■ WHAT TO WORK ON ■
Only the line containing "RLP 12Вт 230В 840Лм" and those after it, up to the end of the records below, are to be set down, exactly as written.

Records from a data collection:
"""

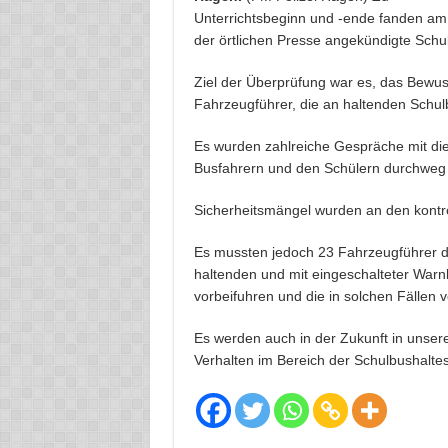
Unterrichtsbeginn und -ende fanden am
der örtlichen Presse angekündigte Schul
Ziel der Überprüfung war es, das Bewus
Fahrzeugführer, die an haltenden Schulb
Es wurden zahlreiche Gespräche mit di
Busfahrern und den Schülern durchweg p
Sicherheitsmängel wurden an den kontroll
Es mussten jedoch 23 Fahrzeugführer du
haltenden und mit eingeschalteter Warn
vorbeifuhren und die in solchen Fällen v
Es werden auch in der Zukunft in unser
Verhalten im Bereich der Schulbushaltes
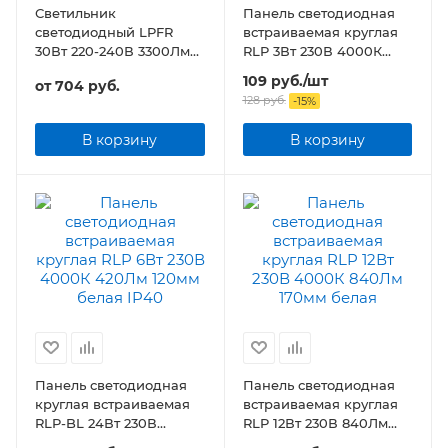
Светильник
Панель светодиодная
светодиодный LPFR
встраиваемая круглая
30Вт 220-240В 3300Лм
RLP 3Вт 230В 4000К
225*19мм круглый
210Лм 83мм белая IP40
109
руб.
/шт
от
704 руб.
128
руб.
-
15
%
В корзину
В корзину
Панель светодиодная
Панель светодиодная
круглая встраиваемая
встраиваемая круглая
RLP-BL 24Вт 230В
RLP 12Вт 230В 840Лм
4000К 1440Лм 245мм с
170мм белая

"""

■ EXERCISE RESPONSE ■
RLP 12Вт 230В 840Лм
4000К 1440Лм 245мм с
170мм белая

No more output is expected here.